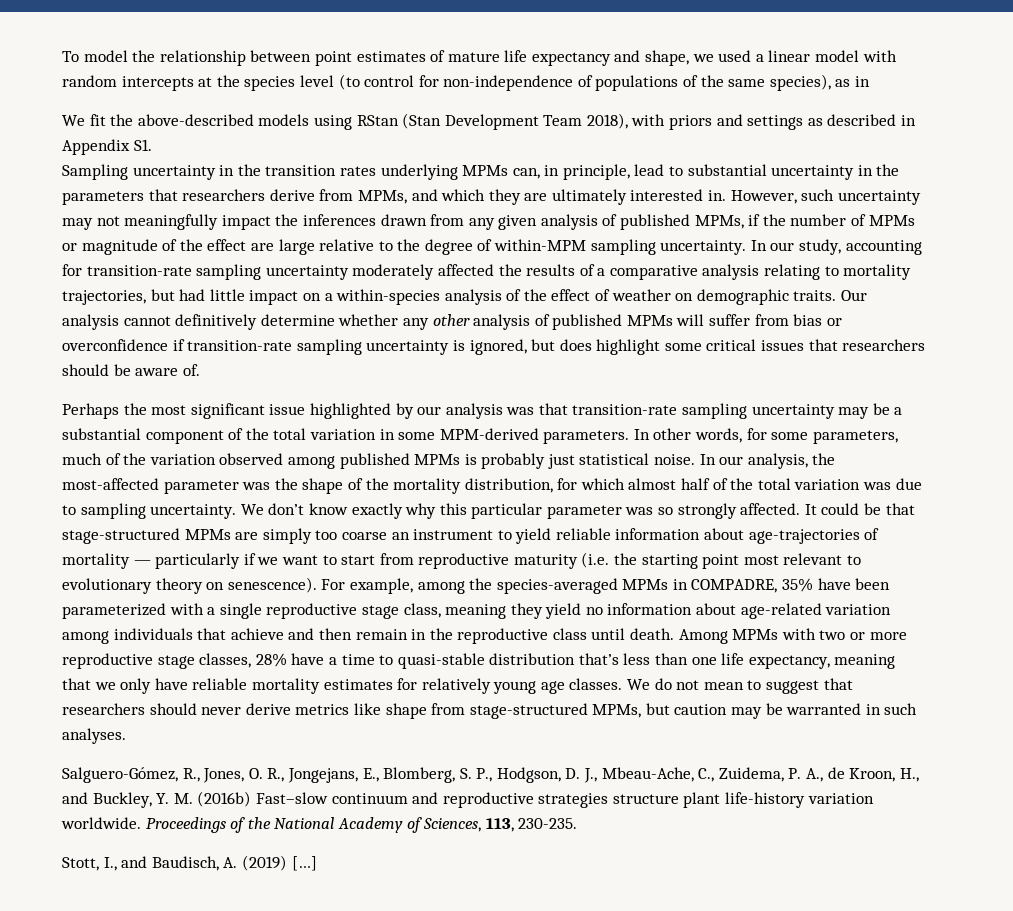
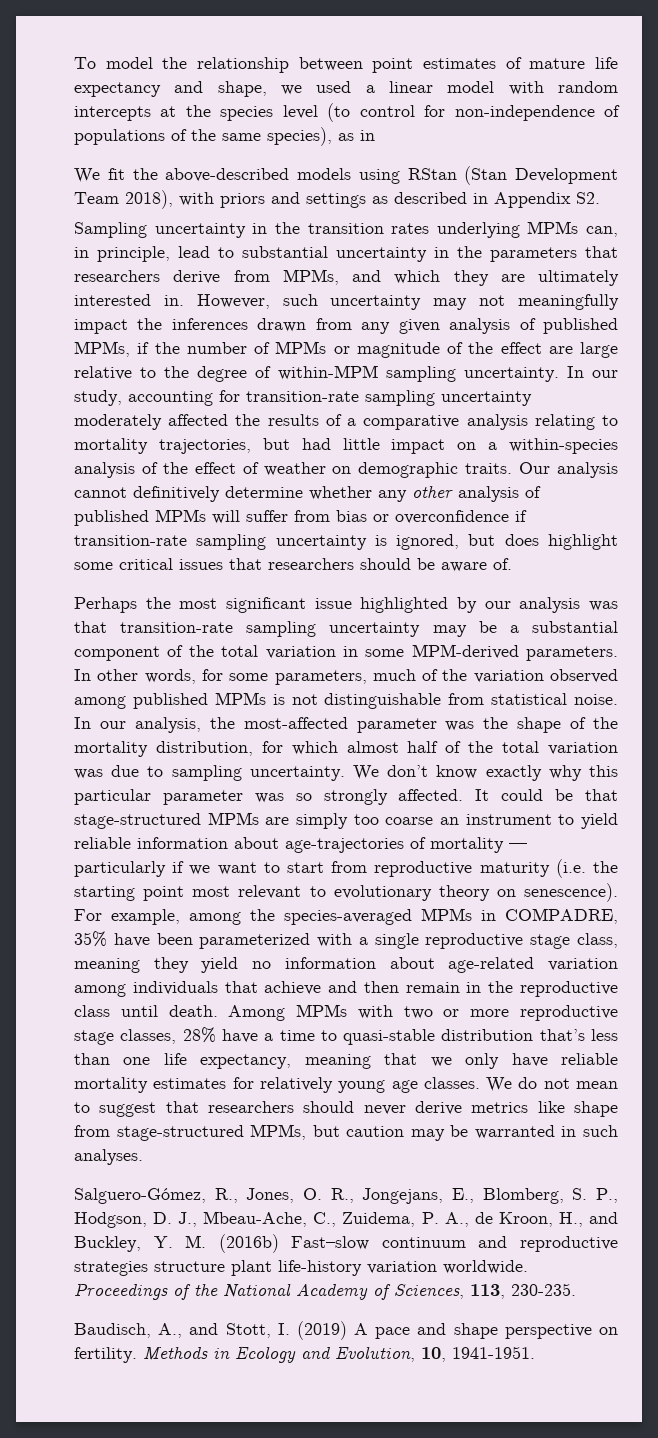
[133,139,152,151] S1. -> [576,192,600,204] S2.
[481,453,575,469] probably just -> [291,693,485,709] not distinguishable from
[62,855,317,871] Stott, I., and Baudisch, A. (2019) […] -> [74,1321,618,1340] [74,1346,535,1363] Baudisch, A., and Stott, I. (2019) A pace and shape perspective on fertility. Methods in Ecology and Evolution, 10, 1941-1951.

=-=-=

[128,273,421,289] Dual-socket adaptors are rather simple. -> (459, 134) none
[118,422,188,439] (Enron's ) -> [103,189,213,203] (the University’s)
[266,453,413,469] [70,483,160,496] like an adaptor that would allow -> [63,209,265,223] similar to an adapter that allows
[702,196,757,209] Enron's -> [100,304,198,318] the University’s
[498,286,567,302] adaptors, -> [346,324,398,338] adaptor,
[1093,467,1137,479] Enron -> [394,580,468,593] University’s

=-=-=

» **Exercise brief**: Copy each line in the entries above where "adaptors" turns up.

» **Response below**:
[128,273,421,289] Dual-socket adaptors are rather simple. -> (459, 134) none
[498,286,567,302] adaptors, -> [346,324,398,338] adaptor,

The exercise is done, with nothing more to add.